THE TASK
Could you reproduce all of the entries below without a single change?

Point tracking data
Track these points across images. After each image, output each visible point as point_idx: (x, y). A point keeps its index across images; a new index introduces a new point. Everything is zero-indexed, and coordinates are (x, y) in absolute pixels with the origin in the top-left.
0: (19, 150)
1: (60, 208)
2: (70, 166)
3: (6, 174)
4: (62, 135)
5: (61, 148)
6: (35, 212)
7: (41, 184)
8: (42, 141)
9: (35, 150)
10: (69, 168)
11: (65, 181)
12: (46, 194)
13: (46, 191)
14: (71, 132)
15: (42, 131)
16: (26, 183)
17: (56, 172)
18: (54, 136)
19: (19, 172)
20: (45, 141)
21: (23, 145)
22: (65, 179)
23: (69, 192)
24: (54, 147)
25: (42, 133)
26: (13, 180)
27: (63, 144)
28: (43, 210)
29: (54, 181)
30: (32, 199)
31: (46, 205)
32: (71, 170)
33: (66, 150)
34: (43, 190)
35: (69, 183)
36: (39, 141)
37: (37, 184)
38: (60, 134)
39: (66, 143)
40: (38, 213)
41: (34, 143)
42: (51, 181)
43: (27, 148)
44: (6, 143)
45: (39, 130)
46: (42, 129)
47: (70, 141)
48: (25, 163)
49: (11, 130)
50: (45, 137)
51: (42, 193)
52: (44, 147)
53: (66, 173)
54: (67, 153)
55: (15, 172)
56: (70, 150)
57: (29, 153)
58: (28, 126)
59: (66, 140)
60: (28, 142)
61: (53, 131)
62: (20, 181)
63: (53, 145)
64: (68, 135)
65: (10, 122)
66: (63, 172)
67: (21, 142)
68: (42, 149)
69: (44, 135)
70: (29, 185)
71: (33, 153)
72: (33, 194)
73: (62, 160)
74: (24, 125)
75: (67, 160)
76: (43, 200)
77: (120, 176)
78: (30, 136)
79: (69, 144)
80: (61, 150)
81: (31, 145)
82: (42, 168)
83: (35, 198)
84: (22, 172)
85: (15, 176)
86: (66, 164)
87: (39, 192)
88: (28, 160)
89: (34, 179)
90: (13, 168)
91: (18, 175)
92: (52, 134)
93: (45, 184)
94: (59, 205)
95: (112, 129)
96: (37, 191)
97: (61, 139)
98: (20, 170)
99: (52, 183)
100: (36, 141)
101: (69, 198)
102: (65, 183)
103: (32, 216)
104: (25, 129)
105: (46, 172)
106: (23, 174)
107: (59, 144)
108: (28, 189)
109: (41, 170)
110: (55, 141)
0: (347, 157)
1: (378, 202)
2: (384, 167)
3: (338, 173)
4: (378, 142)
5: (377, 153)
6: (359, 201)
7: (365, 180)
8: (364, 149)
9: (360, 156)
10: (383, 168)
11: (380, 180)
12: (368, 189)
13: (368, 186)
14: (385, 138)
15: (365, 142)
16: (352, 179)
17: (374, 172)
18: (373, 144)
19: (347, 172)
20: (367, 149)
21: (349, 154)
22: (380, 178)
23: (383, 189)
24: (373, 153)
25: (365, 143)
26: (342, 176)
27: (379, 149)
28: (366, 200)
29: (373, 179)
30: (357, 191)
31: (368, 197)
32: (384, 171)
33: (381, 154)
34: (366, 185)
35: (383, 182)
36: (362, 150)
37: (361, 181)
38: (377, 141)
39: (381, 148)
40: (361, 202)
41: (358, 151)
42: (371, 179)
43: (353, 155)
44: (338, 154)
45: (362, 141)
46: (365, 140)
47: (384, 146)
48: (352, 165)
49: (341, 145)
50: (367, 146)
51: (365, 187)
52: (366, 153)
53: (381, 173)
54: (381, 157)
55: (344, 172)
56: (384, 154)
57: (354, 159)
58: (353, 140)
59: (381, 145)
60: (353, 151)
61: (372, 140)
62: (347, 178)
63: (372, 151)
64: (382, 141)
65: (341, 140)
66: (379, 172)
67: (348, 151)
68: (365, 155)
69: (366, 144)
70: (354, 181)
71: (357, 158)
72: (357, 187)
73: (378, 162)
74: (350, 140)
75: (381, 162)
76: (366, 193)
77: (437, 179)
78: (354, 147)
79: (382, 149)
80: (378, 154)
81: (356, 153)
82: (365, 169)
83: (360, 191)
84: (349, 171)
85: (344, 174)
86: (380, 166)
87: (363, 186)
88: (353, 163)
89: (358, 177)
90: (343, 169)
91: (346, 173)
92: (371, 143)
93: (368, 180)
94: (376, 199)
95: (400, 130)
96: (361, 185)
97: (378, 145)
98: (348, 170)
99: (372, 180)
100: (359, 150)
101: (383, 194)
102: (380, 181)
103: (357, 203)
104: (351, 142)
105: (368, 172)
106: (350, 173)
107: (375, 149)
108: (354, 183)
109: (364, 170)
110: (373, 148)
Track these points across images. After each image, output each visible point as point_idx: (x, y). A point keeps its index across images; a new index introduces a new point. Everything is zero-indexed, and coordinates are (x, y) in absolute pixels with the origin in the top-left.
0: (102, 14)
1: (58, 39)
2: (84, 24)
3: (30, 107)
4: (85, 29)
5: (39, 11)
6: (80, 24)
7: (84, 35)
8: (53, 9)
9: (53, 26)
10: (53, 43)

PROBLEM SOLUTION
Track these points across images. After each image, output each visible point as point_idx: (x, y). A point keeps its index across images; a new index introduces a new point. Everything is zero-indexed, and coordinates are (x, y) in absolute pixels with the origin in the top-left.
0: (19, 150)
1: (60, 208)
2: (70, 166)
3: (6, 174)
4: (62, 135)
5: (61, 148)
6: (35, 212)
7: (41, 184)
8: (42, 141)
9: (35, 150)
10: (69, 168)
11: (65, 181)
12: (46, 194)
13: (46, 191)
14: (71, 132)
15: (42, 131)
16: (26, 183)
17: (56, 172)
18: (54, 136)
19: (19, 172)
20: (45, 141)
21: (23, 145)
22: (65, 179)
23: (69, 192)
24: (54, 147)
25: (42, 133)
26: (13, 180)
27: (63, 144)
28: (43, 210)
29: (54, 181)
30: (32, 199)
31: (46, 205)
32: (71, 170)
33: (66, 150)
34: (43, 190)
35: (69, 183)
36: (39, 141)
37: (37, 184)
38: (60, 134)
39: (66, 143)
40: (38, 213)
41: (34, 143)
42: (51, 181)
43: (27, 148)
44: (6, 143)
45: (39, 130)
46: (42, 129)
47: (70, 141)
48: (25, 163)
49: (11, 130)
50: (45, 137)
51: (42, 193)
52: (44, 147)
53: (66, 173)
54: (67, 153)
55: (15, 172)
56: (70, 150)
57: (29, 153)
58: (28, 126)
59: (66, 140)
60: (28, 142)
61: (53, 131)
62: (20, 181)
63: (53, 145)
64: (68, 135)
65: (10, 122)
66: (63, 172)
67: (21, 142)
68: (42, 149)
69: (44, 135)
70: (29, 185)
71: (33, 153)
72: (33, 194)
73: (62, 160)
74: (24, 125)
75: (67, 160)
76: (43, 200)
77: (120, 176)
78: (30, 136)
79: (69, 144)
80: (61, 150)
81: (31, 145)
82: (42, 168)
83: (35, 198)
84: (22, 172)
85: (15, 176)
86: (66, 164)
87: (39, 192)
88: (28, 160)
89: (34, 179)
90: (13, 168)
91: (18, 175)
92: (52, 134)
93: (45, 184)
94: (59, 205)
95: (112, 129)
96: (37, 191)
97: (61, 139)
98: (20, 170)
99: (52, 183)
100: (36, 141)
101: (69, 198)
102: (65, 183)
103: (32, 216)
104: (25, 129)
105: (46, 172)
106: (23, 174)
107: (59, 144)
108: (28, 189)
109: (41, 170)
110: (55, 141)
0: (347, 157)
1: (378, 202)
2: (384, 167)
3: (338, 173)
4: (378, 142)
5: (377, 153)
6: (359, 201)
7: (365, 180)
8: (364, 149)
9: (360, 156)
10: (383, 168)
11: (380, 180)
12: (368, 189)
13: (368, 186)
14: (385, 138)
15: (365, 142)
16: (352, 179)
17: (374, 172)
18: (373, 144)
19: (347, 172)
20: (367, 149)
21: (349, 154)
22: (380, 178)
23: (383, 189)
24: (373, 153)
25: (365, 143)
26: (342, 176)
27: (379, 149)
28: (366, 200)
29: (373, 179)
30: (357, 191)
31: (368, 197)
32: (384, 171)
33: (381, 154)
34: (366, 185)
35: (383, 182)
36: (362, 150)
37: (361, 181)
38: (377, 141)
39: (381, 148)
40: (361, 202)
41: (358, 151)
42: (371, 179)
43: (353, 155)
44: (338, 154)
45: (362, 141)
46: (365, 140)
47: (384, 146)
48: (352, 165)
49: (341, 145)
50: (367, 146)
51: (365, 187)
52: (366, 153)
53: (381, 173)
54: (381, 157)
55: (344, 172)
56: (384, 154)
57: (354, 159)
58: (353, 140)
59: (381, 145)
60: (353, 151)
61: (372, 140)
62: (347, 178)
63: (372, 151)
64: (382, 141)
65: (341, 140)
66: (379, 172)
67: (348, 151)
68: (365, 155)
69: (366, 144)
70: (354, 181)
71: (357, 158)
72: (357, 187)
73: (378, 162)
74: (350, 140)
75: (381, 162)
76: (366, 193)
77: (437, 179)
78: (354, 147)
79: (382, 149)
80: (378, 154)
81: (356, 153)
82: (365, 169)
83: (360, 191)
84: (349, 171)
85: (344, 174)
86: (380, 166)
87: (363, 186)
88: (353, 163)
89: (358, 177)
90: (343, 169)
91: (346, 173)
92: (371, 143)
93: (368, 180)
94: (376, 199)
95: (400, 130)
96: (361, 185)
97: (378, 145)
98: (348, 170)
99: (372, 180)
100: (359, 150)
101: (383, 194)
102: (380, 181)
103: (357, 203)
104: (351, 142)
105: (368, 172)
106: (350, 173)
107: (375, 149)
108: (354, 183)
109: (364, 170)
110: (373, 148)
Track these points across images. After each image, output each visible point as point_idx: (x, y). A point keeps its index across images; a new index introduces a new point. Everything is zero-indexed, and coordinates are (x, y) in absolute pixels with the origin in the top-left.
0: (102, 14)
1: (58, 39)
2: (84, 24)
3: (30, 107)
4: (85, 29)
5: (39, 11)
6: (80, 24)
7: (84, 35)
8: (53, 9)
9: (53, 26)
10: (53, 43)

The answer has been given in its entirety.